* CHALLENGE: Reproduce every item below verbatim, line for line, leaving the wording, punctuation, and times unchanged.

* DATASET ROWS:
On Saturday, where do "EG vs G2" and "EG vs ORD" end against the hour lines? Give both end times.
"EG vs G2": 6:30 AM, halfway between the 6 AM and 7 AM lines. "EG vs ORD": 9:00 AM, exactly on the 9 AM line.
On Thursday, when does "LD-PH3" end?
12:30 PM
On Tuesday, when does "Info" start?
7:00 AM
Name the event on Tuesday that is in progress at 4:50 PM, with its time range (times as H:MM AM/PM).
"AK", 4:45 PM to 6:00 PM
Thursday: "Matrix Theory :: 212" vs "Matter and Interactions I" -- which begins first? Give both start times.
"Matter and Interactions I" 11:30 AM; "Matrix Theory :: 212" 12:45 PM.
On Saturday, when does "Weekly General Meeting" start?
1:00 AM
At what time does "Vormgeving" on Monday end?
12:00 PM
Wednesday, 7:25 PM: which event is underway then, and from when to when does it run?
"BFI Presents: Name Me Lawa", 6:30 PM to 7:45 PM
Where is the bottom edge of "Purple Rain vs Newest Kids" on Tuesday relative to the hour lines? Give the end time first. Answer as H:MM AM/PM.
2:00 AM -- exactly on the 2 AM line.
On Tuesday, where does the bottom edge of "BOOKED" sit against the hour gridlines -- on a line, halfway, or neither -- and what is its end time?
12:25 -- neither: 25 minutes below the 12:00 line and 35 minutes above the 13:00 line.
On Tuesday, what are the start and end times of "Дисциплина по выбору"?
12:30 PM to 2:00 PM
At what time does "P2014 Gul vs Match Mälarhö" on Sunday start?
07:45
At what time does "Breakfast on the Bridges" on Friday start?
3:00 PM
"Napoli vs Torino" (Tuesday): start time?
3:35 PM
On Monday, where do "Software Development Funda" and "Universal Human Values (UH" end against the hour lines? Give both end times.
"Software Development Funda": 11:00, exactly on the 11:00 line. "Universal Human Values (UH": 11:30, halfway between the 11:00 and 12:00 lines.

* CORRECT ANSWER:
On Saturday, where do "EG vs G2" and "EG vs ORD" end against the hour lines? Give both end times.
"EG vs G2": 6:30 AM, halfway between the 6 AM and 7 AM lines. "EG vs ORD": 9:00 AM, exactly on the 9 AM line.
On Thursday, when does "LD-PH3" end?
12:30 PM
On Tuesday, when does "Info" start?
7:00 AM
Name the event on Tuesday that is in progress at 4:50 PM, with its time range (times as H:MM AM/PM).
"AK", 4:45 PM to 6:00 PM
Thursday: "Matrix Theory :: 212" vs "Matter and Interactions I" -- which begins first? Give both start times.
"Matter and Interactions I" 11:30 AM; "Matrix Theory :: 212" 12:45 PM.
On Saturday, when does "Weekly General Meeting" start?
1:00 AM
At what time does "Vormgeving" on Monday end?
12:00 PM
Wednesday, 7:25 PM: which event is underway then, and from when to when does it run?
"BFI Presents: Name Me Lawa", 6:30 PM to 7:45 PM
Where is the bottom edge of "Purple Rain vs Newest Kids" on Tuesday relative to the hour lines? Give the end time first. Answer as H:MM AM/PM.
2:00 AM -- exactly on the 2 AM line.
On Tuesday, where does the bottom edge of "BOOKED" sit against the hour gridlines -- on a line, halfway, or neither -- and what is its end time?
12:25 -- neither: 25 minutes below the 12:00 line and 35 minutes above the 13:00 line.
On Tuesday, what are the start and end times of "Дисциплина по выбору"?
12:30 PM to 2:00 PM
At what time does "P2014 Gul vs Match Mälarhö" on Sunday start?
07:45
At what time does "Breakfast on the Bridges" on Friday start?
3:00 PM
"Napoli vs Torino" (Tuesday): start time?
3:35 PM
On Monday, where do "Software Development Funda" and "Universal Human Values (UH" end against the hour lines? Give both end times.
"Software Development Funda": 11:00, exactly on the 11:00 line. "Universal Human Values (UH": 11:30, halfway between the 11:00 and 12:00 lines.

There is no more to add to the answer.